When the Covid pandemic emerged, most of the corporate world switched to remote working, which has swiftly and drastically changed the existing ways of work. 4 years since then and more and more companies have started introducing the return-to-work mandates, which have been met with a variety of reactions from workers worldwide.
Navigating the return-to-work mandates requires careful consideration and some are voicing that it might lead to more inequality in the workplace. As the debate on office days continues, we delve into practical insights for navigating these challenges.
Are return-to-work mandates discriminatory or do they potentially foster inequality?
Whenever ‘mandates’ are discussed, it must be done carefully, as these conversations often neglect individual considerations. In approaching office mandates, we advocate for businesses to set up guardrails, guiding principles, and clear business expectations. Thoughtful and collaborative creation of office expectations is of great significance. Companies must delve into the ‘why’ behind decisions before introducing new working structures and mandating employee actions. Equally important is the careful communication of these decisions to employees.

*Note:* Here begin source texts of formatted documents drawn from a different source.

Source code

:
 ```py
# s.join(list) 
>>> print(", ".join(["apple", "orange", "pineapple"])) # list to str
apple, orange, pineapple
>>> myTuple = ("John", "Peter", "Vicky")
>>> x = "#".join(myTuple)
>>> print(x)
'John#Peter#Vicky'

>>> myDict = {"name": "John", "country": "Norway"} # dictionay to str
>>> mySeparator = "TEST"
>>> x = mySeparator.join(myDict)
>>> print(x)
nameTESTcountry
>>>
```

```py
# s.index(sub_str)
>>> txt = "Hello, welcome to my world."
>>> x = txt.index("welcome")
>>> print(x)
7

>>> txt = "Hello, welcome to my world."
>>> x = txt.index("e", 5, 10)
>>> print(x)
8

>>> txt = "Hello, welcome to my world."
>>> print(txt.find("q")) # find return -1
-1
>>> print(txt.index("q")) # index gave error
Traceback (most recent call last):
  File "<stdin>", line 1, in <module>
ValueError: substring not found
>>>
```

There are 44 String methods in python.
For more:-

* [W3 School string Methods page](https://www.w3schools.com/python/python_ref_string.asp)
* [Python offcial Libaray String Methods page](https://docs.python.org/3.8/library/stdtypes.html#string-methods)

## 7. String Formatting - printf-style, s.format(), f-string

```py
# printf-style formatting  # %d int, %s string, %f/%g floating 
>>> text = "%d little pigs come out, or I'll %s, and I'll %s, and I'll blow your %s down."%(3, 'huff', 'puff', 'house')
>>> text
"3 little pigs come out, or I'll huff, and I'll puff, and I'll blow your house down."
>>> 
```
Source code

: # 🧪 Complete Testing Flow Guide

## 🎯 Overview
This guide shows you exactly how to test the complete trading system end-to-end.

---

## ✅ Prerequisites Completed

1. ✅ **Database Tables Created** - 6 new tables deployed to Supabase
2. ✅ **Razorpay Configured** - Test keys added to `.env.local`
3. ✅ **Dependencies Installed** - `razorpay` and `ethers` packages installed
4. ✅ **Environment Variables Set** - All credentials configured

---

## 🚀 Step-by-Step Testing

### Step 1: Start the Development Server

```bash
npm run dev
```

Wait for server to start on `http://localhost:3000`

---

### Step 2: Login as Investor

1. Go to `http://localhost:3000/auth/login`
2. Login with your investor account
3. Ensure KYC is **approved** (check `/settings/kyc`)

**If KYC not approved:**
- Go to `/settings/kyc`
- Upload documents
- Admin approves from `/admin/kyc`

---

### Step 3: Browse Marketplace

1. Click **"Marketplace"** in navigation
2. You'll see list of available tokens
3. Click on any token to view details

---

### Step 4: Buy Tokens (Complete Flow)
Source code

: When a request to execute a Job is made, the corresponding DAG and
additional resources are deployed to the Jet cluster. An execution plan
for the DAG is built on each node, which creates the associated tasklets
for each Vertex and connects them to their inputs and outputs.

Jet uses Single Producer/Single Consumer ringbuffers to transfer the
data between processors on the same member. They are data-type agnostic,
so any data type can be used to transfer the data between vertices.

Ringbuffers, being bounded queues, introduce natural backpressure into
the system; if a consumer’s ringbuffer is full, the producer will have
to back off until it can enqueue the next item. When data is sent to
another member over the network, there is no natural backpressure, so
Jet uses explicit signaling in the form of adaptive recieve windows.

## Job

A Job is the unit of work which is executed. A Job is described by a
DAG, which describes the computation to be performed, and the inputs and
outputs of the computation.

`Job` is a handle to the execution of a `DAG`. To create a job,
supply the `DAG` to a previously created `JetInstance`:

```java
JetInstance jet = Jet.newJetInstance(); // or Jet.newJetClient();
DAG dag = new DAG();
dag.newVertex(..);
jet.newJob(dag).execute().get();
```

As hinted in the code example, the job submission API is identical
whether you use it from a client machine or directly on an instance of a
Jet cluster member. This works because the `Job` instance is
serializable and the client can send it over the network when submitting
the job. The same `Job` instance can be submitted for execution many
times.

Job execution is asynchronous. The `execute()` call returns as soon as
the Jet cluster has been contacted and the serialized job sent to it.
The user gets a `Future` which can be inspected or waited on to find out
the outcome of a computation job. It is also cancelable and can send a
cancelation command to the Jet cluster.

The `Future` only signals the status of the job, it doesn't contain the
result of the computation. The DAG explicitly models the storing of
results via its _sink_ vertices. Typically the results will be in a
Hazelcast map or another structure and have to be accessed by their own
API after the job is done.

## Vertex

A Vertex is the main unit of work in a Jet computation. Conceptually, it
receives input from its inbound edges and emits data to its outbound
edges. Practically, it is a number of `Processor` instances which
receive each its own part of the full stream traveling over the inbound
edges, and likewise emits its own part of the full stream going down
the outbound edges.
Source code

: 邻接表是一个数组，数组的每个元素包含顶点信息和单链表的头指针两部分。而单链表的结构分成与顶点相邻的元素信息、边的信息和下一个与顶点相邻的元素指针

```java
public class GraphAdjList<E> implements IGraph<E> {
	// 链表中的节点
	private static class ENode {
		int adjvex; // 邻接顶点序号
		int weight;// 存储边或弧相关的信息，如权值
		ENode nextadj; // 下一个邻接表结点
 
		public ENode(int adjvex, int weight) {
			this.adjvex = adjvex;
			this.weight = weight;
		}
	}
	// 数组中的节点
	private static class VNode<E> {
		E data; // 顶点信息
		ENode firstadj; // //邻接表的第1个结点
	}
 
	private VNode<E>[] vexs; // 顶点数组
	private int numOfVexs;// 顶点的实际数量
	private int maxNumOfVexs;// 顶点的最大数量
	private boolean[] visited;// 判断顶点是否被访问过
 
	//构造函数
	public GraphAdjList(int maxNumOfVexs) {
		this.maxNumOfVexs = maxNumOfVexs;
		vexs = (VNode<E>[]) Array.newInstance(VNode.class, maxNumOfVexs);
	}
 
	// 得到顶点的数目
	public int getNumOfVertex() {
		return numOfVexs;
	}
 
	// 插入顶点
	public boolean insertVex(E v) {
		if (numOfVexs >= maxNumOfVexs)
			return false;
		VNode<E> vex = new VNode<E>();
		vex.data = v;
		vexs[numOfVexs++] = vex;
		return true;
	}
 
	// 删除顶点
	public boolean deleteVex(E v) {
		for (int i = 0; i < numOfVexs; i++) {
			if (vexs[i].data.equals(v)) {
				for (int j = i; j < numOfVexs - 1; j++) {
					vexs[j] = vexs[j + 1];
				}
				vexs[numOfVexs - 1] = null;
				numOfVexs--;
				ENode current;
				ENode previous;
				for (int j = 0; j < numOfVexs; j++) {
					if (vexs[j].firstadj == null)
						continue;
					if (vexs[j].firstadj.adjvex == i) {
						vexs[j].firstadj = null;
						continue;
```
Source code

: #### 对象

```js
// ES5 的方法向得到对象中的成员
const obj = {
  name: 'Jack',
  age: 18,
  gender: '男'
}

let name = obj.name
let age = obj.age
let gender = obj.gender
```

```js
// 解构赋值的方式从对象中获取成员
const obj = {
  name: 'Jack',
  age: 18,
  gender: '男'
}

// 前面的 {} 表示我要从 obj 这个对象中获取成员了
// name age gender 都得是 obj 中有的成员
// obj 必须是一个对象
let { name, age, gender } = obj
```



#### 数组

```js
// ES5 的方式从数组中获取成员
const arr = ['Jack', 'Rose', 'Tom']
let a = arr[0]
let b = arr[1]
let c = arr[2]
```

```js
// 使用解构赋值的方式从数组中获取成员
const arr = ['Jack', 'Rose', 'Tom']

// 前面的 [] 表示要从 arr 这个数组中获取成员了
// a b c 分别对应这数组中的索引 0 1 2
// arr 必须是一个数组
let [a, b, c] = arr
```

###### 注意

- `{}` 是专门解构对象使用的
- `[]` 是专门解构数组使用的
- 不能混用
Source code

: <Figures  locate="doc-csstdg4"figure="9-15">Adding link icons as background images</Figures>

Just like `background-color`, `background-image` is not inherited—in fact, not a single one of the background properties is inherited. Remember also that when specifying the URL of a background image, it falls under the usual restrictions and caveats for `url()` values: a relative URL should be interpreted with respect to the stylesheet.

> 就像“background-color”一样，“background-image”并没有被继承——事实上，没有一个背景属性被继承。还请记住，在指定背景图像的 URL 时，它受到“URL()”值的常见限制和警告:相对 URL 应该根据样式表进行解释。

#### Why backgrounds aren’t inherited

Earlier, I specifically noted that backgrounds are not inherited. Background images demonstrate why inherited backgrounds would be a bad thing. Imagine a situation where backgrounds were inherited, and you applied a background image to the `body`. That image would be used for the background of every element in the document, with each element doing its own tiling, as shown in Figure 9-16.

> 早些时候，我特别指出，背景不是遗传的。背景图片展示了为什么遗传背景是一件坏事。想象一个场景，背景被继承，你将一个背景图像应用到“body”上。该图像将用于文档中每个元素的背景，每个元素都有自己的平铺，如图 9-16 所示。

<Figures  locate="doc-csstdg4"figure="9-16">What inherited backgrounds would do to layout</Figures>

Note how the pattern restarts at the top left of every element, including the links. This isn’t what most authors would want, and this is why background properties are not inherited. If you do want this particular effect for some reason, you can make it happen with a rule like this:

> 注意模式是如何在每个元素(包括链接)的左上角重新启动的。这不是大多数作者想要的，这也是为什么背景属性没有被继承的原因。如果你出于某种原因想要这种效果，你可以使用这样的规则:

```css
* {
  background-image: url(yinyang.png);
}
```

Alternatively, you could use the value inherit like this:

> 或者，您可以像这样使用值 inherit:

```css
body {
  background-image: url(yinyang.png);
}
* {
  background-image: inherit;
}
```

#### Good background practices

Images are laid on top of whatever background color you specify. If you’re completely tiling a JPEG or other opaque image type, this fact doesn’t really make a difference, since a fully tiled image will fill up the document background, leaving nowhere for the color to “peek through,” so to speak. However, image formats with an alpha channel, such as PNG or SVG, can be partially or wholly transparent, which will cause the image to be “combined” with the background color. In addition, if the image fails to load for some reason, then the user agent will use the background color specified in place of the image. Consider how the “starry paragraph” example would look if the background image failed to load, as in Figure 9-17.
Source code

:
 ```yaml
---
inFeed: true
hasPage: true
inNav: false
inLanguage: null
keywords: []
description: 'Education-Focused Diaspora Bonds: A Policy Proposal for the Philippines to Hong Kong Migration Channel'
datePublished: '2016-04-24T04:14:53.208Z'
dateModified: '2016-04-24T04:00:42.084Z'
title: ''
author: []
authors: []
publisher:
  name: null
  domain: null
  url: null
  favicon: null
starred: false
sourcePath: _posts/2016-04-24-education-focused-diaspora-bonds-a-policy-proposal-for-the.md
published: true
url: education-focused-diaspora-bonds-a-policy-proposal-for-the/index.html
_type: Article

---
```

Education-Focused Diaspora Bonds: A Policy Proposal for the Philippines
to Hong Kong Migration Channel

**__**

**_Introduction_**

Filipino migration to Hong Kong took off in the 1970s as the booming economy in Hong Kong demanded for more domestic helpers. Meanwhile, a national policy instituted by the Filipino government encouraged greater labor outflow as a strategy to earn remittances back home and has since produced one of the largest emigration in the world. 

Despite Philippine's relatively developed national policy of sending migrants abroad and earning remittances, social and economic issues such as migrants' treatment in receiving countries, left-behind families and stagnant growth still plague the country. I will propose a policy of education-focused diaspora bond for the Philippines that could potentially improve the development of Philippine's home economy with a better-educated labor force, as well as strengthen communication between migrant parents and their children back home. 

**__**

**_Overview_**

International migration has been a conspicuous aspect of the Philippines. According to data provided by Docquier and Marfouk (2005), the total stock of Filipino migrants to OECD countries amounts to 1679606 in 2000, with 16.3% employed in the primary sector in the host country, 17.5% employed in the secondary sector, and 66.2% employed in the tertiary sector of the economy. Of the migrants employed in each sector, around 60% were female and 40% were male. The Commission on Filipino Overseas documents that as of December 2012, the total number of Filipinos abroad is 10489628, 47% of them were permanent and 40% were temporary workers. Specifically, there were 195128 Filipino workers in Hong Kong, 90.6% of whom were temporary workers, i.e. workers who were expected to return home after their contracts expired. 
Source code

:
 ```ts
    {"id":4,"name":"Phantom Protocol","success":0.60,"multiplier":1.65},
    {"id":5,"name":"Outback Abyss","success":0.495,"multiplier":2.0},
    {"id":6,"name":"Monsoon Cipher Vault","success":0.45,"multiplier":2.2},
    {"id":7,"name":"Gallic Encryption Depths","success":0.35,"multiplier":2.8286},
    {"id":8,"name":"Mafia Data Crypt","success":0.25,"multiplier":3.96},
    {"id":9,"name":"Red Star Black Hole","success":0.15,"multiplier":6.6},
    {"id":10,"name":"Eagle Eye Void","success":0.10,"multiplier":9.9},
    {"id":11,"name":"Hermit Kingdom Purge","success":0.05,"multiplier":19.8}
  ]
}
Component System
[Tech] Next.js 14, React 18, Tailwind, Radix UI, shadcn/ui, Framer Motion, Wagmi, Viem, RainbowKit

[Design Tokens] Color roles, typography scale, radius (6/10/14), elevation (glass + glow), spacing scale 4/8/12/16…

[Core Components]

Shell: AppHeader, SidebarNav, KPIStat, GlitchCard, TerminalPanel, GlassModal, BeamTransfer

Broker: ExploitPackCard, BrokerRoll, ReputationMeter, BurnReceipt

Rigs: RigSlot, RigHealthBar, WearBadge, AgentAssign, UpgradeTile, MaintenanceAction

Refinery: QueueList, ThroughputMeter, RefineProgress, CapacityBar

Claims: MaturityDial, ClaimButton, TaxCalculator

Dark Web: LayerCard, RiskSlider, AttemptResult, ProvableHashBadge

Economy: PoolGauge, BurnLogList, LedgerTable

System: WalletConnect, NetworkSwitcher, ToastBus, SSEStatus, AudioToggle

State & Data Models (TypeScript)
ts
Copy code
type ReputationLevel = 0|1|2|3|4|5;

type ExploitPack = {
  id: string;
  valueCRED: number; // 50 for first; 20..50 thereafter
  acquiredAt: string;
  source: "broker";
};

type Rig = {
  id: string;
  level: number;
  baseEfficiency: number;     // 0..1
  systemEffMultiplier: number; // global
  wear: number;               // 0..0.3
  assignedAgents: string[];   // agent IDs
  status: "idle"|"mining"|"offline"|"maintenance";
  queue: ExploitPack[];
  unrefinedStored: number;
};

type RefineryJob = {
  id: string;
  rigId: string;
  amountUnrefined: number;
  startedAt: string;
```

Reflect on the necessity of mandating processes and whether they genuinely align with desired outcomes. Taking the time for effective communication, citing reasons such as data revealing a drop in productivity, encourages employee cooperation and eliminates surprises. As with any mandate, individual circumstances must be taken into account. By factoring in individual circumstances, you create room for individuals to work with their respective teams or managers on a more equitable solution. Companies need to grasp that the workforce has undergone fundamental changes; a one-size-fits-all approach is no longer viable.
What will employers be hoping to achieve re office attendance in 2024?
Employers value knowledge sharing as one of the primary benefits of in-office attendance, even more so than collaboration. This transfer of knowledge happens organically, akin to osmosis, as employees absorb information from conversations or micro-meetings before official meetings. Even seemingly small office interactions can yield valuable insights. Additionally, having workers in the office facilitates the establishment of clear boundaries and appropriate work behaviour.
There is also a tightly held belief that having everyone in the office enhances team efficiency. The root of this lies in the importance employers place on time, as remote work can cause work delivery timelines to seem uncertain. With all employees in the office, businesses believe they can communicate timelines more effectively, work collaboratively, and receive timely status updates.
Despite this, some of TDC Global’s clients have reported increased employee engagement with remote work, indicating that these benefits can be achieved with a hybrid or remote model. It’s essential to recognise that each organisation is unique and influenced by factors such as culture, industry, and geographical location.
Will there be more of a trend to 4 days or even 5 days in the office?
In the evolving landscape of office attendance, there is no unified response; it’s increasingly fragmented. As we navigate the spectrum of this debate, with points of view on each end representing various industries, the status quo is expected to endure throughout 2024. From media agencies embracing 100% remote work to financial services demanding office presence 4-5 times a week, most workers will likely find themselves somewhere in between, creating an almost bell curve. In the face of a potential norm of a mandated 5-day office week, most workers have already rejected that notion.
Tips for navigating the return-to-office mandate
- While it’s reasonable for employers to set requirements for their employees, adopting an equitable approach is crucial. This doesn’t imply that everyone must be the same but that fairness aligns with individual needs.
- Clearly communicate the ‘why’ behind the importance of office attendance to employees. This open dialogue prevents businesses from settling on an undesirable compromise. The management team should reach a consensus and then gather employee sentiment on office attendance to find a balanced solution that doesn’t leave either group unsatisfied.